J’étais en France depuis quelques semaines, quand j’appris que j’étais envoyé par avancement dans un des régimens de chasseurs. d’Afrique qui faisaient la guerre en Crimée. Je partis de nouveau : en arrivant à Marseille, je trouvai M. de La Tour du Pin mourant des suites d’une blessure qu’il avait reçue pendant mon absence. On avait pu le transporter en France, où il expirait entouré de tous ceux qui avaient partagé, avec l’honneur et le drapeau, la meilleure part de son cœur. La Providence me permettait de lui serrer encore une fois la main. Ce fut après avoir reçu cette dernière étreinte que je retournai suivre au-delà des mers cette destinée du soldat, semblable à la vision d’Hamlet, spectre impérieux, auquel on obéit avec une fiévreuse ardeur, sans savoir dans quels lieux il vous entraîne et quel visage il vous montrera.
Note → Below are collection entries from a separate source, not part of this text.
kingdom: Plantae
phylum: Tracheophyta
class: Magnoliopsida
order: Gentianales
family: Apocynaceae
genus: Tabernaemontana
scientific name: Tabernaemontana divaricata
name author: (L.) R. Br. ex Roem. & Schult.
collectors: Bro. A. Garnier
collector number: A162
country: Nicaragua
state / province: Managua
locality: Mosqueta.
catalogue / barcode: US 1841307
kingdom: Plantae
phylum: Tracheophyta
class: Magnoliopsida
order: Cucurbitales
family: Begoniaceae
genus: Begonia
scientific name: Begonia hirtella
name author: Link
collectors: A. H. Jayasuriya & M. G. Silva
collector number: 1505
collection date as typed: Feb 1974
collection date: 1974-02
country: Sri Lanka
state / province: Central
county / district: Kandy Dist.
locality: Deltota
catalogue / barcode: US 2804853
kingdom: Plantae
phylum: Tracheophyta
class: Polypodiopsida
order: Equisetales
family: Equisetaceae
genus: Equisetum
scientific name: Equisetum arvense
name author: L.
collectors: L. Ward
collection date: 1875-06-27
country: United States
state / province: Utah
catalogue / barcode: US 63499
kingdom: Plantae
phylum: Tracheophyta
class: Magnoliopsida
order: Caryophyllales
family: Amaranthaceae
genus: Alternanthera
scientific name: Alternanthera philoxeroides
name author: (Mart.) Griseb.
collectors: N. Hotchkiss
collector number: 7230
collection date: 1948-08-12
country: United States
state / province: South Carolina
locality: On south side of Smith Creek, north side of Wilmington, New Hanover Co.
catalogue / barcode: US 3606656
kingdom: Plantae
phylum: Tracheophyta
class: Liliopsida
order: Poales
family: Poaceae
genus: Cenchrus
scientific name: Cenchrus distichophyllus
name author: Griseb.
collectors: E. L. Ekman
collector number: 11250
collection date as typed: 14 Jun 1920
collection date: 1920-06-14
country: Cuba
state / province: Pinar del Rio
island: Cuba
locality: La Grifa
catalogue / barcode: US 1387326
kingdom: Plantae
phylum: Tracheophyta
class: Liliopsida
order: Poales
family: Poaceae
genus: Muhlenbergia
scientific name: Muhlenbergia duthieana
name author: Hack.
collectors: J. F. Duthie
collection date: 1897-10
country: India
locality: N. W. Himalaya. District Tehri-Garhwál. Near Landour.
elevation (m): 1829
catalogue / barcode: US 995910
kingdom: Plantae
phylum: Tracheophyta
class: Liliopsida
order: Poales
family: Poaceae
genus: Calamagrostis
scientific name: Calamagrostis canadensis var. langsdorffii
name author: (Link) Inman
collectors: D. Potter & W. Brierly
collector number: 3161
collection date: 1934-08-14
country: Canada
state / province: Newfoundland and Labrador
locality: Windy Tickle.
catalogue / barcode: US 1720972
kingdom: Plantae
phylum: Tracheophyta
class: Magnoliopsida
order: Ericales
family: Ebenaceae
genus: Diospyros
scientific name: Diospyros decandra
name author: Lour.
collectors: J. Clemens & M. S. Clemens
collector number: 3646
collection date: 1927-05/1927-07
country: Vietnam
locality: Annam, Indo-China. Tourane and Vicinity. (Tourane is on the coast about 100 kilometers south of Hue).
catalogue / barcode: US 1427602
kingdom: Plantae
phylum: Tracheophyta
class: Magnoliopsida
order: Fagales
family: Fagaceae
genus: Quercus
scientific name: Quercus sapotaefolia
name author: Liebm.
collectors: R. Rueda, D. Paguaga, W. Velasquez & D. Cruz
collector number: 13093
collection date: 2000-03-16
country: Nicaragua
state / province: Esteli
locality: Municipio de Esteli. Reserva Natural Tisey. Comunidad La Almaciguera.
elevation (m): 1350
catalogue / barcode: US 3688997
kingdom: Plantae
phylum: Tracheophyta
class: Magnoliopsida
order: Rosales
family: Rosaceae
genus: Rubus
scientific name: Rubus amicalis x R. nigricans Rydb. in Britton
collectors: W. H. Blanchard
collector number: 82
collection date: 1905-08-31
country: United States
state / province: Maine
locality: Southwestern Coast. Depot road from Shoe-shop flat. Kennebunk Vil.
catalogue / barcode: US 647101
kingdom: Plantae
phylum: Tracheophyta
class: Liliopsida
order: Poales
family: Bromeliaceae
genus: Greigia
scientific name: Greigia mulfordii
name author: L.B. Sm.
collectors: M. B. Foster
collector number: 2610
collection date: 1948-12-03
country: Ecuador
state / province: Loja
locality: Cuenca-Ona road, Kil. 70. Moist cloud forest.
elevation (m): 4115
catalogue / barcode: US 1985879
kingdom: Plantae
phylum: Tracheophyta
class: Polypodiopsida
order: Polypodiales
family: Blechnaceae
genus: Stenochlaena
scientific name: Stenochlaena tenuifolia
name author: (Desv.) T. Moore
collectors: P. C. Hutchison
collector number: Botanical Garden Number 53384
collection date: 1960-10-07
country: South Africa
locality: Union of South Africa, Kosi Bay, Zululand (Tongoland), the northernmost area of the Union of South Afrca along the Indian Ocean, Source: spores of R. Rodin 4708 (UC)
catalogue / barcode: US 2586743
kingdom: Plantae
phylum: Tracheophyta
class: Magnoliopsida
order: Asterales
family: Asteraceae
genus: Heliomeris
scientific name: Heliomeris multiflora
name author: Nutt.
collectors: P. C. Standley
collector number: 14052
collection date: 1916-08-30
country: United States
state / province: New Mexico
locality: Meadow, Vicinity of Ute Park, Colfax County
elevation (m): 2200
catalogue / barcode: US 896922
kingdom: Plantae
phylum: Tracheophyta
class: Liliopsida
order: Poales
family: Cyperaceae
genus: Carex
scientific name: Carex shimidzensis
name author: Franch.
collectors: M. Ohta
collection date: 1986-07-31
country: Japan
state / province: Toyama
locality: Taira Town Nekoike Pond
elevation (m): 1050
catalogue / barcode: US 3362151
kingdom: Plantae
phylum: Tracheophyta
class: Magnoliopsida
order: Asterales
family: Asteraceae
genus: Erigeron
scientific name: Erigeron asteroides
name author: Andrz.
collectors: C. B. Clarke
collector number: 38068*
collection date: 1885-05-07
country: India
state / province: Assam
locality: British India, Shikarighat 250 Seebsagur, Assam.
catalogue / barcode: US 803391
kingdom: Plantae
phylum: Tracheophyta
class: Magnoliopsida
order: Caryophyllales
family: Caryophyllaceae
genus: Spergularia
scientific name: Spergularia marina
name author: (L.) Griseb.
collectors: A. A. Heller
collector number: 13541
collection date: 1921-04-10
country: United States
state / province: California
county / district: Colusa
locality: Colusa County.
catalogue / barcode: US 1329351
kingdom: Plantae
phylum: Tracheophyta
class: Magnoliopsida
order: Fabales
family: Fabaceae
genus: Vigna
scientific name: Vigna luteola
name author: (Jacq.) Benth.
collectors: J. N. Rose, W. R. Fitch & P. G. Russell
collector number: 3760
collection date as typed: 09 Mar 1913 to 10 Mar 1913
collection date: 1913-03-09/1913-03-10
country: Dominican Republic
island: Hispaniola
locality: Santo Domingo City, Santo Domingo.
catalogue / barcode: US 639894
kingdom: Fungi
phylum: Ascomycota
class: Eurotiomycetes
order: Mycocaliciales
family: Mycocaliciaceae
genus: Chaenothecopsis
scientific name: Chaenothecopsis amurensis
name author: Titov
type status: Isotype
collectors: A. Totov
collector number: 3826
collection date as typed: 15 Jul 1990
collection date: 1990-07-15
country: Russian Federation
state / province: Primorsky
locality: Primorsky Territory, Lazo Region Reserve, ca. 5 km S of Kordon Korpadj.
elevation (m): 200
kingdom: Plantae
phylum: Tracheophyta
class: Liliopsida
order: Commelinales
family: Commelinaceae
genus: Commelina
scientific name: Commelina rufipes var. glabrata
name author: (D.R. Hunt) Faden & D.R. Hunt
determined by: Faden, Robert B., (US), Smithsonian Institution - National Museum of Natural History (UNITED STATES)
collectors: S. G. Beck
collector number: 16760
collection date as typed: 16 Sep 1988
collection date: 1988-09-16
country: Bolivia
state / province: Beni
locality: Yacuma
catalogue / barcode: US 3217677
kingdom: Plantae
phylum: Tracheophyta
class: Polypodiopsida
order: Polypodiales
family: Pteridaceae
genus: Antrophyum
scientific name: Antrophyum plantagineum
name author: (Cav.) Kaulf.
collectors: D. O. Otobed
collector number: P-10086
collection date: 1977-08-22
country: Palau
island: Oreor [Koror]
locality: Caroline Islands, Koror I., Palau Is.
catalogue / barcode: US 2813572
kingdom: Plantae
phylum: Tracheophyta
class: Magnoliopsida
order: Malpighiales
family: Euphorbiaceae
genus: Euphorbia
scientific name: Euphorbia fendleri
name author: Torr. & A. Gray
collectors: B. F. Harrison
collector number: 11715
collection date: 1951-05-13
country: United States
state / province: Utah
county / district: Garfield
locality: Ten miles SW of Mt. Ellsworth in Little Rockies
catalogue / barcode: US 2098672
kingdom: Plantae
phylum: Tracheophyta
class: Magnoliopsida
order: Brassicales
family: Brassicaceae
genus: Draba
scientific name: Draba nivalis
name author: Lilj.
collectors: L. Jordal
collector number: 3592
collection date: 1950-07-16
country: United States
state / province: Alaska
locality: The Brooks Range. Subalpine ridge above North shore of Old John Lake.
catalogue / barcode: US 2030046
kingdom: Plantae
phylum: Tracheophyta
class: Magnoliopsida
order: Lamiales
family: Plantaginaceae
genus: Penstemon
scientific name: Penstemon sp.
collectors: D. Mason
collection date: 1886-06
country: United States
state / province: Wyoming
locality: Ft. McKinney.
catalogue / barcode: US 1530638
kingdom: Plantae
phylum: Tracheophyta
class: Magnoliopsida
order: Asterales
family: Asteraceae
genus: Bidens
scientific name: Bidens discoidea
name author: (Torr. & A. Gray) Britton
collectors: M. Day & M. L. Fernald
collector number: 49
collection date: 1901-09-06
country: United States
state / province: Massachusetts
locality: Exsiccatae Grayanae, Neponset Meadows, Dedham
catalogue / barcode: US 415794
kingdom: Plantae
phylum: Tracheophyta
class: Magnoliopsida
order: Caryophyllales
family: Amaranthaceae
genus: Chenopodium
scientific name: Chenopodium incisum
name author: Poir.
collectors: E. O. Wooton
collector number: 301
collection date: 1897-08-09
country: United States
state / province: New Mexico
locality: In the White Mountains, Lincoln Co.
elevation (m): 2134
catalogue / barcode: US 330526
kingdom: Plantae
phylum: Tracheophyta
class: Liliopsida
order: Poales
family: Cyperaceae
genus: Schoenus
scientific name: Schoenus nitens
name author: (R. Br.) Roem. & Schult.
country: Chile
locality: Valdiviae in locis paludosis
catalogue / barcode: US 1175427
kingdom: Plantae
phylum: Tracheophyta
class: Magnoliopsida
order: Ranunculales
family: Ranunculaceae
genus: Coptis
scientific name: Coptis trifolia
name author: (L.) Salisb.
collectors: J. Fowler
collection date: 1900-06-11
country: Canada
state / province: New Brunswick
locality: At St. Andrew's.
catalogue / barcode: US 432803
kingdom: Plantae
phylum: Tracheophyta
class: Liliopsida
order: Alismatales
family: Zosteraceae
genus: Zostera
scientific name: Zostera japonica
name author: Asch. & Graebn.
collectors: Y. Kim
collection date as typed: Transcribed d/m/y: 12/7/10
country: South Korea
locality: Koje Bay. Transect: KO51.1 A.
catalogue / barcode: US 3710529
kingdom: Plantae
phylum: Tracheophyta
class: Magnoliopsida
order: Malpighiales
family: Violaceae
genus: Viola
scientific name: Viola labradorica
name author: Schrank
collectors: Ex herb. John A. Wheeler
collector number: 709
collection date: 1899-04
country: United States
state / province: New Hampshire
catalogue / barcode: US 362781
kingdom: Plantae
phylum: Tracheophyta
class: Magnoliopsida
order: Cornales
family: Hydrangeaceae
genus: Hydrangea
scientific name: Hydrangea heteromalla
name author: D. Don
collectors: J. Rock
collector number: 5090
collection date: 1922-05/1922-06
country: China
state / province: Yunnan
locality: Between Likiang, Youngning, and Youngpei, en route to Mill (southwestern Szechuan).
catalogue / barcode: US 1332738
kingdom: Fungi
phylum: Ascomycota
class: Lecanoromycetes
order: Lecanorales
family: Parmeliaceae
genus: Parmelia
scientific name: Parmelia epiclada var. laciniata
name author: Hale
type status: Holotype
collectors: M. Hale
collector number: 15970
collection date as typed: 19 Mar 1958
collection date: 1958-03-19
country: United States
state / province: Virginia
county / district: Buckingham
Ce second départ pour la Crimée n’était point pour moi la même fête que ma première course vers ces rives où s’étaient passés tant d’événemens. En retournant vers cette contrée que j’avais abordée autrefois, entouré d’un si joyeux essaim d’espérances, j’avais pour compagnes de voyage maintes tristesses auxquelles je n’avais pas songé. Qu’était devenue cette guerre que j’avais été forcé d’interrompre? Elle avait été, comme toujours, brillante et glorieuse, je le savais bien; mais ce n’est pas vainement qu’on s’éloigne des êtres ou des choses. J’allais lui retrouver comme un visage changé, comme une physionomie nouvelle et inconnue. Puis ce pays où l’on vivait et où l’on mourait si vite, combien me rendrait-il de mes amis, et comment me les rendrait-il? Le lit de mort que je quittais à Marseille ne me donnait que trop le droit de me livrer à ces pensées. Pour retrouver l’hôte de ma tente, le meilleur compagnon de ma vie, ce n’est point au milieu des mers, ce n’est point vers aucune contrée de ce monde qu’il aurait fallu m’élancer.


XVI.

Quand je mis le pied pour la seconde fois sur les rivages de la Crimée, je compris en effet que je m’avançais dans un pays où un acte immense venait de se consommer. Sébastopol n’était plus qu’un amas de ruines. Cette tour Malakof que j’avais laissée debout et menaçante, fière de son dernier succès contre nos armes, était tombée.